Imagine being able to secure a financial loan without having to ask for help from either your bank or your parents.
Thanks to social media, an up-and-coming enterprise known as peer-to-peer (P2P) lending can skip the financial middleman and connect borrowers directly with lenders. The perks of P2P lending include lower interest rates for borrowers, higher returns for lenders, and increased access to loans for people who otherwise cannot get one.
It’s a fine idea—in theory, says Yuliya Komarova, PhD, of the Gabelli School of Business. Unbeknownst to users, however, the egalitarian premise of P2P lending is frequently undermined by the unconscious drives of our own psyches.“P2P lending is meant to mitigate financial exclusion by giving consumers access to funds that they might not otherwise have access to,” said Komarova, an assistant professor of marketing. “But we’re finding that despite these good intentions, some groups of people are actually excluded based on absolutely random factors.”
Study finds “some really quirky effects”
Komarova, whose research focuses on consumer behavior, teamed up with Gabelli colleague Laura Gonzalez, PhD, an assistant professor of finance, to find out how P2P investors make lending decisions.
Using a simulated P2P site (“Lendi”) that they created, Komarova and Gonzalez presented lenders with the profiles of potential borrowers. The profiles contained only as much information as real P2P sites include, which is typically a photo of the borrower, loan size and maturity, classification of loan purpose, borrower credit rating, and an explanation of why the money is needed.
The pair found that in the absence of the extensive background information that banks collect about potential borrowers, P2P lenders tended to rely on certain personal factors, such as age, to guide their decisions.

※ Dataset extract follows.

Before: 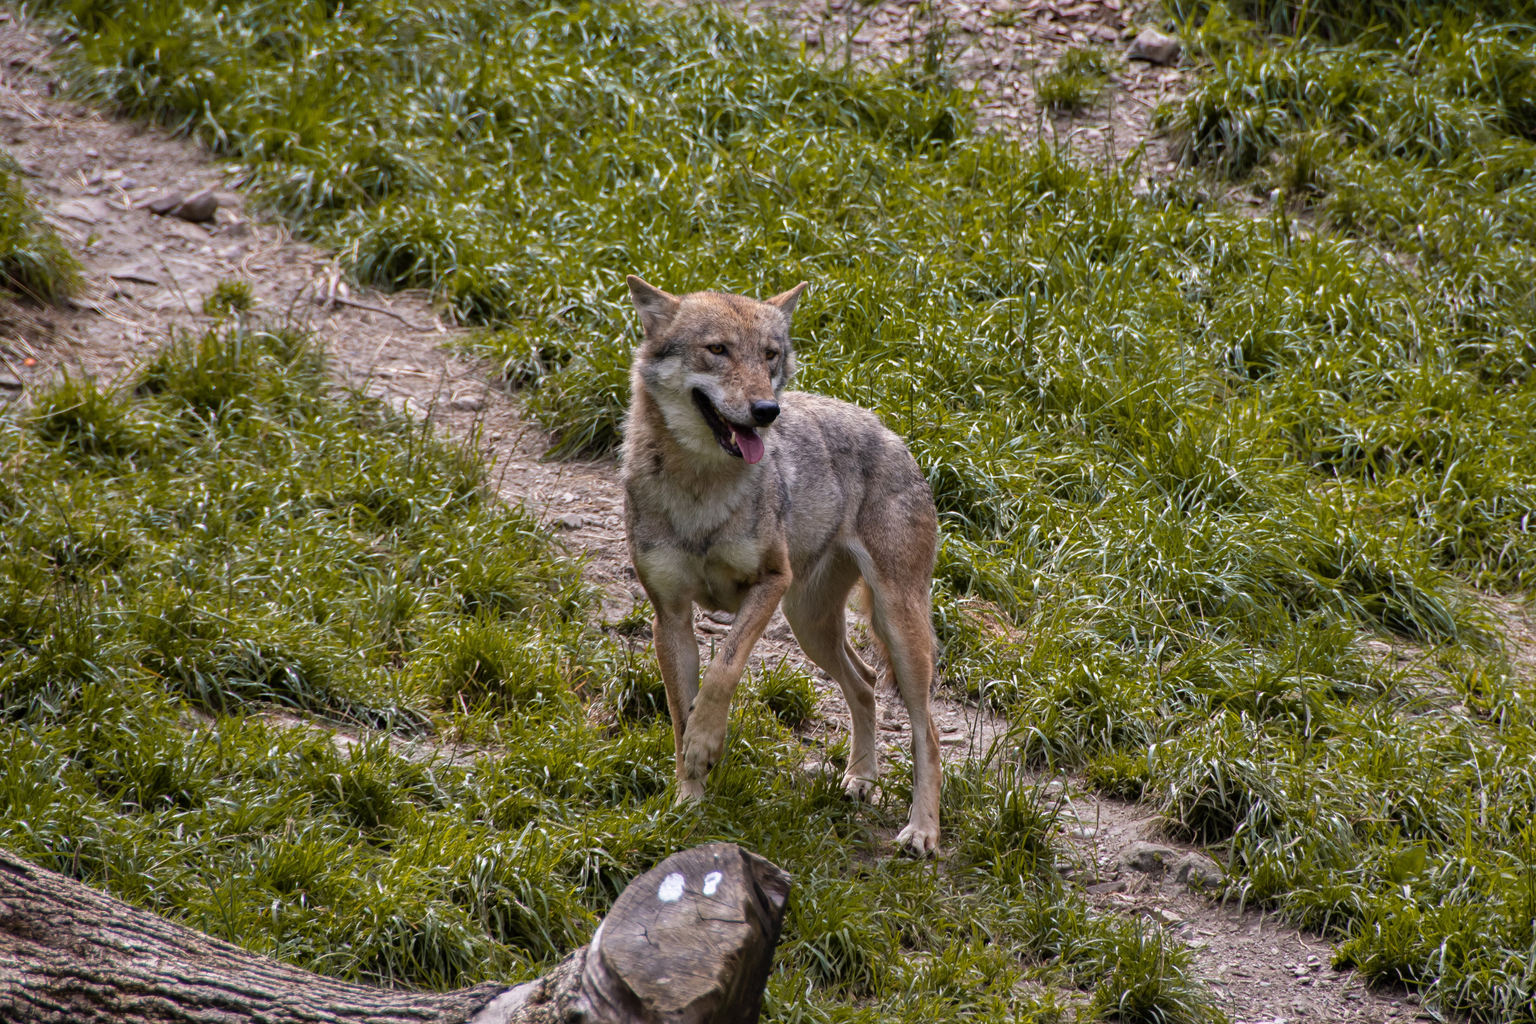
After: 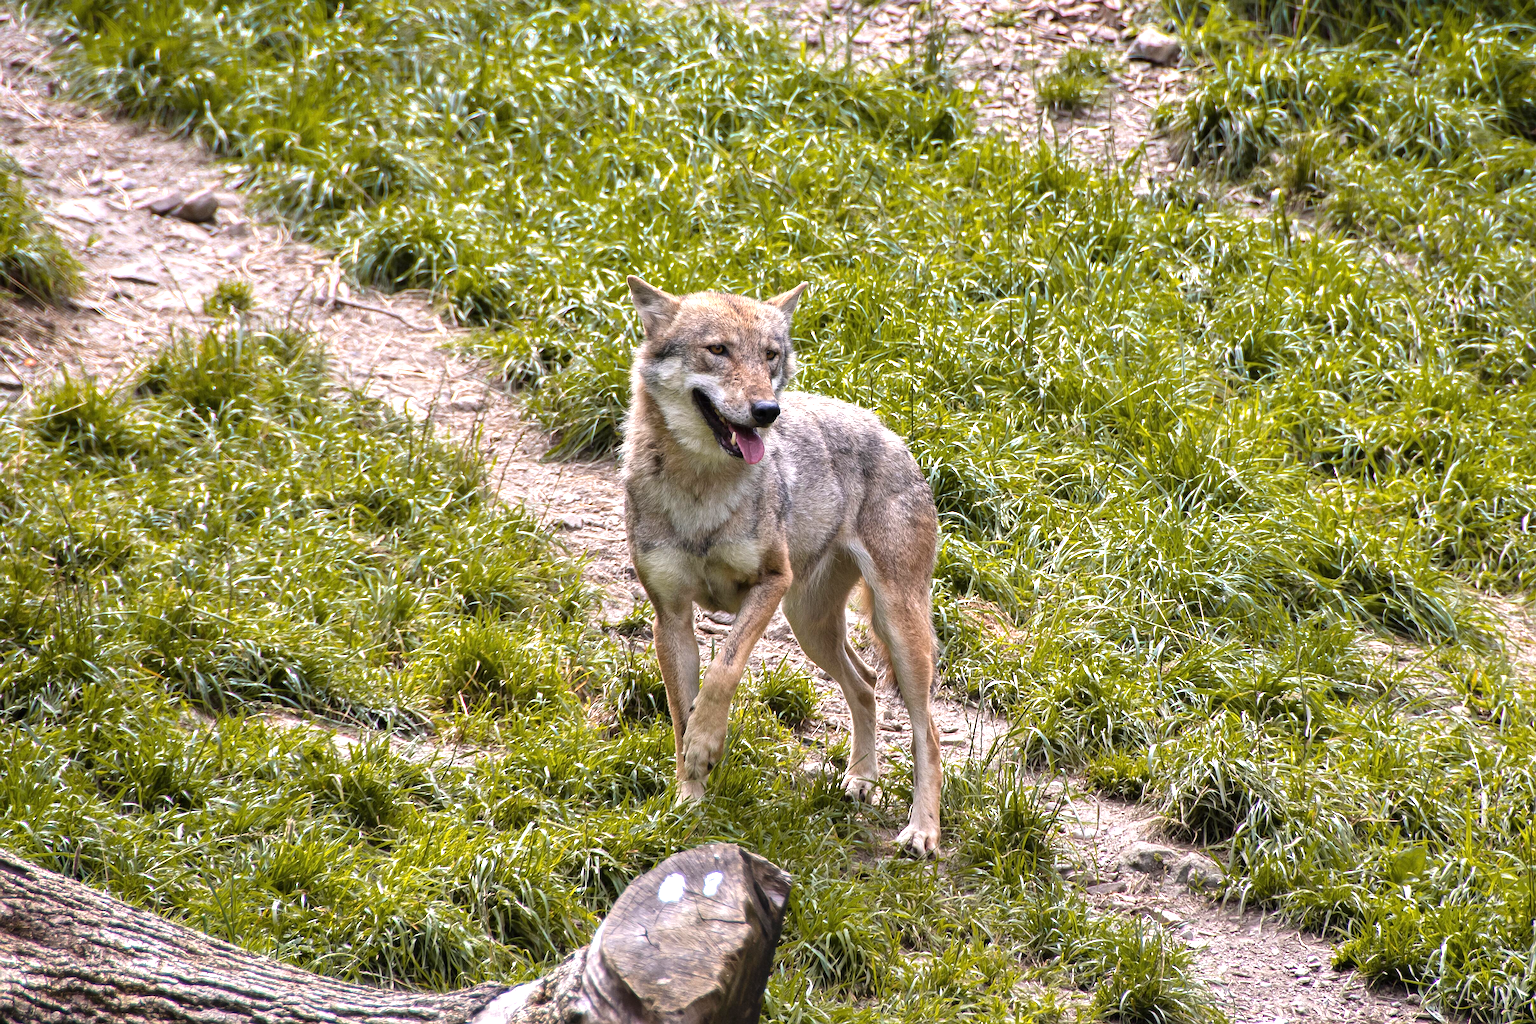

For instance, lenders tended to give less money to younger borrowers than to older borrowers, simply based on perceived life experience.
However, when it came to middle-aged people, for whom life experience was not as clear-cut of a determinant, Komarova and Gonzalez found that lenders relied on “some really quirky effects.”
They found that female lenders were less likely to loan money to an attractive woman (a phenomenon termed the “beauty is beastly” effect) and male lenders were less likely to loan money to a financially or professionally successful man with an outstanding credit rating—even if these borrowers were equally or more qualified than their less attractive and successful counterparts, respectively.
But when the sexes were reversed—women loaning to men and men loaning to women—the attractiveness and status effects disappeared.
“It’s not just about attractiveness, though—there’s something more operating there,” said Komarova, who as a marketing scholar also has extensive training in psychology. “These decisions are subconscious, even evolutionarily-based.”
Innate competitiveness drives decisions
According to Komarova, these psychological quirks stem from the competitiveness written into our DNA. Men perceive successful men as a potential threat, as do women vis-à-vis other attractive women. Even though we may rationally know that this is not true, we nonetheless experience a subconscious slump in confidence when we encounter our primitive rivals.
Unfortunately for the potential borrower, the momentary slump in confidence that the lender feels gets misjudged as a bad “gut feeling” about the borrower’s application. This becomes even more relevant if the lender is wading through numerous applications, because he or she relies more on those initial “gut feelings” to speed up the decision process.
“In the absence of objective information [or in a time crunch], visceral reactions often guide our decisions—that is, that immediate sense of this ‘feels right’ or ‘feels wrong,’” she said. “However, these intuitions about this borrower can be based on completely random factors.”
Komarova and Gonzalez published papers on their findings in two prominent journals, the International Journal of Bank Marketing and the Journal of Behavioral and Experimental Finance. The next leg of the research will examine whether organizations that use P2P platforms demonstrate similar quirks when screening potential borrowers as compared to individual lenders.
“We’re hoping this research can educate P2P platform users not only to protect companies, investors, and borrowers, but also to help shape public policy and support these platforms so that everyone’s rights and opportunities are maximized,” Komarova said.